Motherboard Intelligent Tweaker:
This section is where the enthusiast will spend the majority of his time as it contains all of the system overclocking options. Processor and memory speeds, voltages, memory subtimings and more are available. The memory timings are accessed by inputting the the command Ctrl+F1 at the main BIOS screen. These settings stay hidden unless the command is used to bring them up. I guess keeping them hidden is a good things when the P31-DS3L is in a novice's hands.
The P31-DS3L is equipped quite well for life as either an overclocking board or just the average Joe desktop system. The M.I.T. section of the BIOS is where the performance of this board can be increased dramatically. The CPU host frequency, or FSB, can be adjusted up to 700MHz giving enough overclocking headroom for even the most adventurous of us. PCI-E frequency can be taken from 100 to 150 MHz.
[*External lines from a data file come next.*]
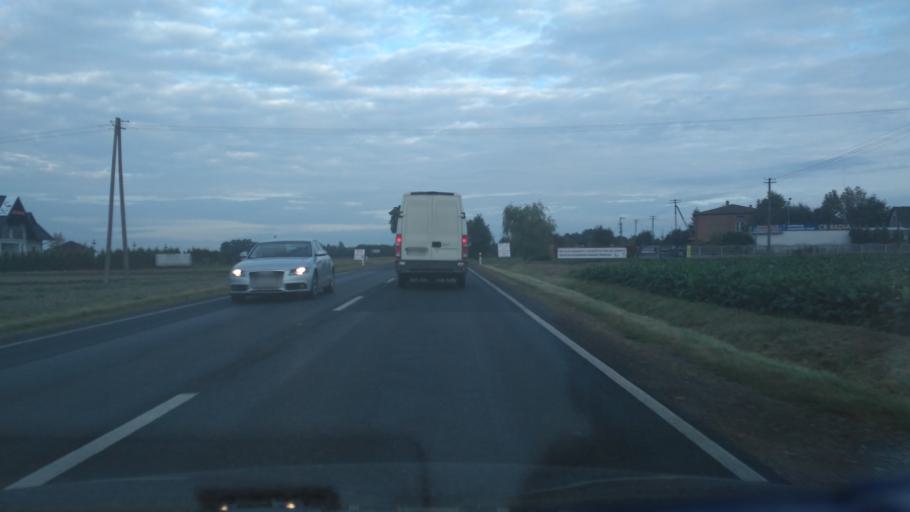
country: PL
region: Lublin Voivodeship
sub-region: Powiat leczynski
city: Spiczyn
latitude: 51.2995
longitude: 22.7625
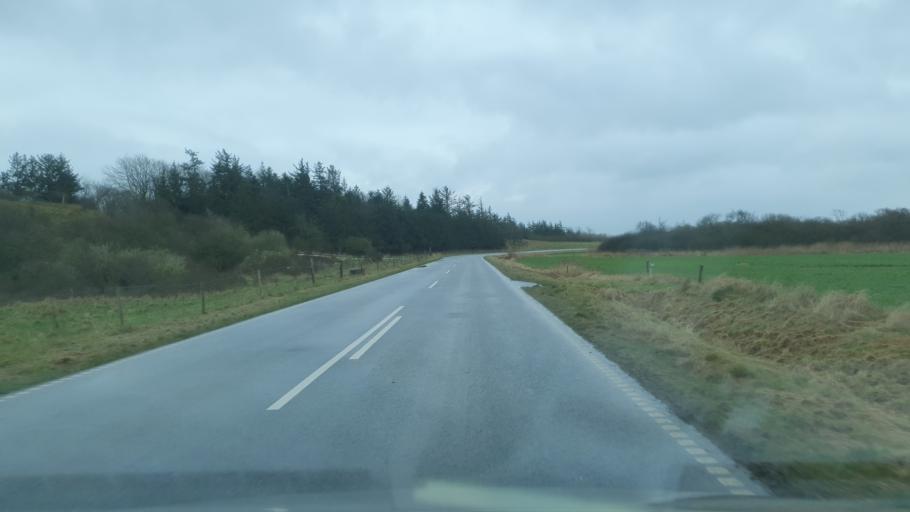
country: DK
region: North Denmark
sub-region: Jammerbugt Kommune
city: Fjerritslev
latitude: 57.1159
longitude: 9.1276
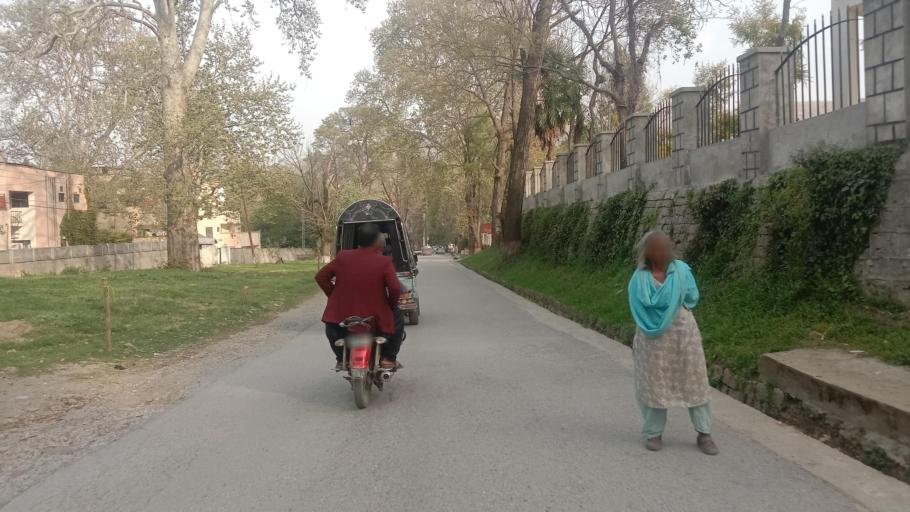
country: PK
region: Khyber Pakhtunkhwa
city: Abbottabad
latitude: 34.1518
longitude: 73.2135
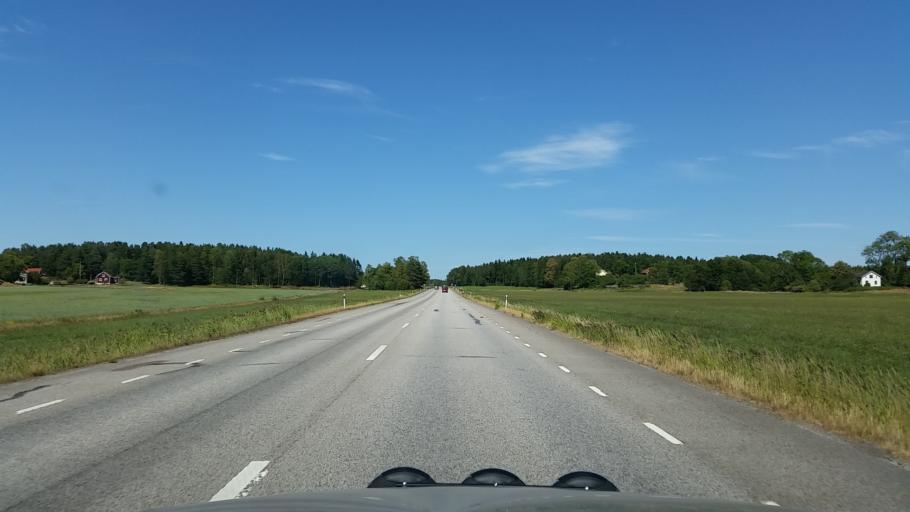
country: SE
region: Vaestra Goetaland
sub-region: Amals Kommun
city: Amal
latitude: 59.0027
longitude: 12.6843
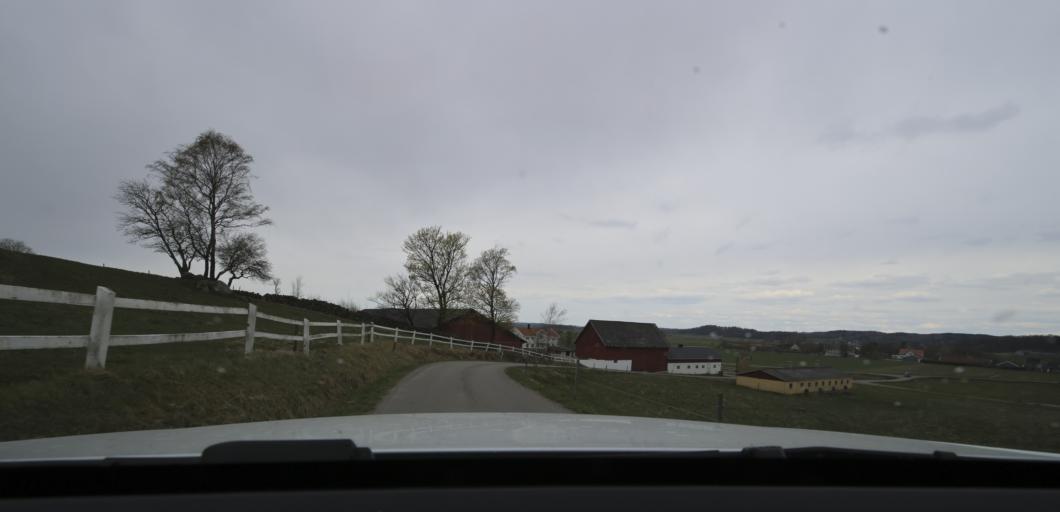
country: SE
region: Halland
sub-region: Varbergs Kommun
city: Tvaaker
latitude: 57.1298
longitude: 12.4565
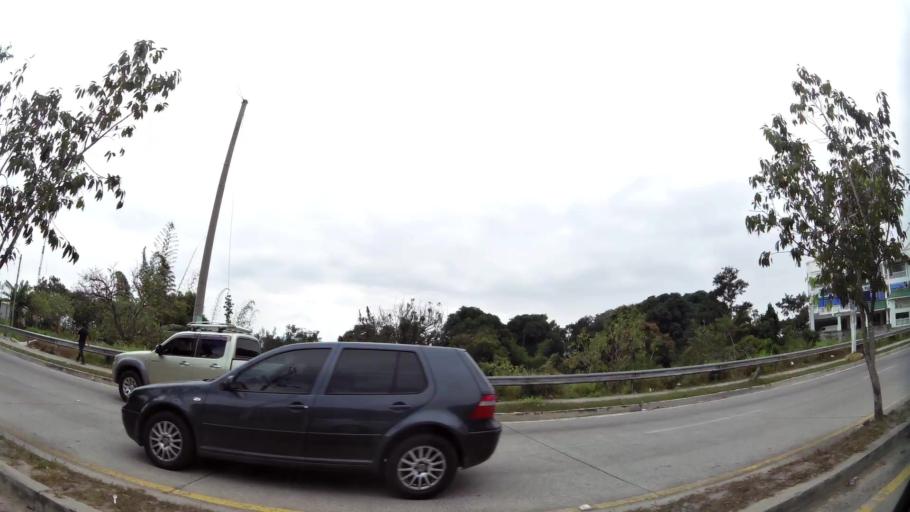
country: SV
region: San Salvador
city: Mejicanos
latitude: 13.7225
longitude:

C.I.A.2 allows the novice to use preset overclocking options to dynamically adjust system performance to meet the computing needs of the user. The memory multipliers are preset and dependent on the FSB of the processor that is installed. High speed DRAM DLL provides two preset memory timing configurations to try before manually setting the timings.
The available voltage options on the GA-P31-DS3L are good enough to allow the enthusiast enough adjustability to make the most of his hardware. One thing I did not like about the voltage options was how the increase amount was set in the BIOS. Instead of allowing the user to see the actual voltage that the increase causes, Gigabyte has chosen to just show the amount of the increase. It leaves the user searching for the defaults. The system voltages can be set automatically or manually, with manual being the preferred method for the enthusiast. With that out of the way, 2.00 volts is available for the CPU core, more than enough to get the results you are after.
System Memory voltage is adjustable up to .7 volts above JEDEC spec of 1.8 volts for DDR2 memory, or a max of 2.5 vdimm. This should allow all but the most hardcore enthusiasts enough adjustability. The rest of the voltage options allow enough flexibility to gain significant performance from your hardware.